Le dit médecin qui, après avoir gentiment dissipé ma gêne (ça aurait parfaitement pu attendre demain mais allez expliquer ça à des parents), a parfaitement illustré le cours sur les Broncho Pneumopathies de l'adulte, en concluant très vite que
- c'était viral (Argument de Fréquence, Pas de foyer pulmonaire etc etc...)
- pas d'examen complémentaires
- en conséquence, traitement symptomatique à base de paracétamol et de sirop (car toux invalidante), de beaucoup de liquide, mouchoirs, repos. Reconsultation à J3 si persistance d'une fièvre élevée.

Etudions maintenant l'ordonnance qu'un médecin de station avait fait à une fille de mon groupe (en fait la chose a traîné de personne en personne, les cas zéros identifiés étant au sein d'un sous-groupe de suédois, d'où le nom si subtil que nous avons trouvé à la chose et qui sert de titre à ce post (non non le nous n'est pas un "nous de majesté", nous étions bien quatre lorsque nous avons baptisé ce virus  (un australien, deux bières et moi)) présentant exactement la même symptomatologie quelques jours plus tôt et qui m'avait laissé perplexe :
Après avoir brillament diagnostiqué une bronchite, il avait prescrit :
Corticoïdes.
Antibiotiques.
Et non, la fille n'était pas asthmatique à la base, ni rien de spécial.

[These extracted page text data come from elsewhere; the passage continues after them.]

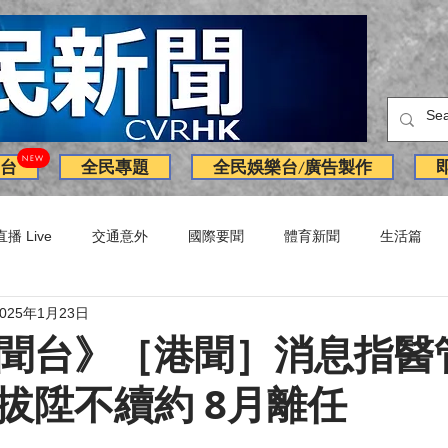
NEW
台
全民專題
全民娛樂台/廣告製作
直播 Live
交通意外
國際要聞
體育新聞
生活篇
2025年1月23日
訪問
獨家
副刊
Latest News
火警
廣告
聞台》［港聞］消息指醫
拔陞不續約 8月離任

Les seules hypothèses qui me viennent à l'esprit sont :
- Le médecin en question voit toute la journée des patients ultra exigeants qui veulent absolument profiter de leur semaine au ski et demandent à être soignés très vite etc etc, alors pour avoir la paix il sort l'artillerie lourde (les corticoides ??), inutile (Les antibiotiques, c'est pas automatique, faut il le rappeller ? et avec un virus ahem ahem...) mais lénifiante.
- Le médecin en question est vieux, encore sous le choc de la découverte de la pénicilline, et célèbre cette merveilleuse molécule qui a révolutionné la médecine en la prescrivant systématiquement.
- Il touche des royalties sur le trou de la sécu.
- Il est de bonne foi et ignore vraiment la conduite à tenir, mais cette hypothèse ne me plaît vraiment pas.

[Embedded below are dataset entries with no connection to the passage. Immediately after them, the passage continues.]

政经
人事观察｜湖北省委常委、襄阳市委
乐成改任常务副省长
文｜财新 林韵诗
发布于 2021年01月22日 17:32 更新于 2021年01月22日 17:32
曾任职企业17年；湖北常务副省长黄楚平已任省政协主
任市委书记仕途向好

La première explication me paraît la plus probable mais (presque) la moins souhaitable, car si le médecin renonce à son rôle d'éducation du patient, alors qui va le faire ?

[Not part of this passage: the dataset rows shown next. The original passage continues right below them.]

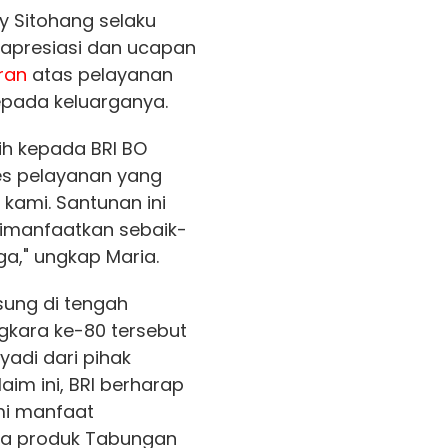
y Sitohang selaku
apresiasi dan ucapan
ran
atas pelayanan
epada keluarganya.
h kepada BRI BO
es pelayanan yang
 kami. Santunan ini
dimanfaatkan sebaik-
ga," ungkap Maria.
sung di tengah
gkara ke-80 tersebut
lyadi dari pihak
laim ini, BRI berharap
i manfaat
da produk Tabungan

Et enfin, une dernière, assez plausible:
- Je suis une petite prétentieuse et il y a une raison qui m'échappe, si quelqu'un peut me l'expliquer je suis toute ouïe. J'en serai mortifiée mais soulagée et pondrai un mea culpa en bonne et due forme en me flagellant avec mon marteau babinski pendu au bout de mon stétho.

D'ailleurs, ce post en lui même est prétentieux (quand on connaît l'immensité de mon inexpérience), mais vous l'aurez compris, c'est un peu ma marque de fabrique.